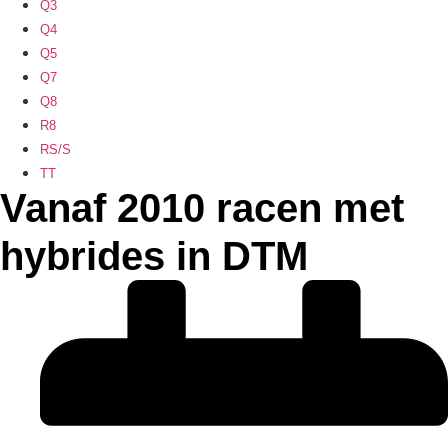
Q3
Q4
Q5
Q7
Q8
R8
RS/S
TT
Vanaf 2010 racen met
hybrides in DTM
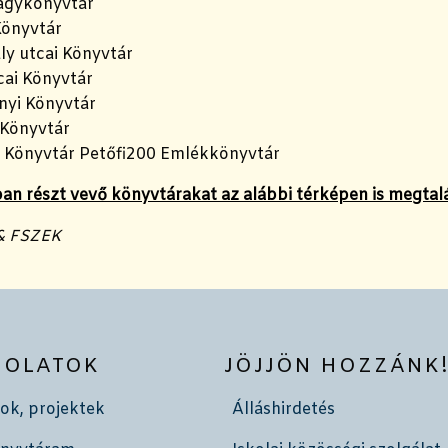
agykönyvtár
Könyvtár
ly utcai Könyvtár
cai Könyvtár
yi Könyvtár
Könyvtár
 Könyvtár Petőfi200 Emlékkönyvtár
n részt vevő könyvtárakat az alábbi térképen is megtal
& FSZEK
SOLATOK
JÖJJÖN HOZZÁNK
ok, projektek
Álláshirdetés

■ ■ ■ ■ ■ ■ ■

YOUR GOAL: Lay out the lines of the records as a numbered list, starting with the line that contains "agykönyvtár" and running through the end of the records, with both ends included and blank lines left out.

RESPONSE:
1. agykönyvtár
2. Könyvtár
3. ly utcai Könyvtár
4. cai Könyvtár
5. yi Könyvtár
6. Könyvtár
7.  Könyvtár Petőfi200 Emlékkönyvtár
8. n részt vevő könyvtárakat az alábbi térképen is megtal
9. & FSZEK
10. SOLATOK
11. JÖJJÖN HOZZÁNK
12. ok, projektek
13. Álláshirdetés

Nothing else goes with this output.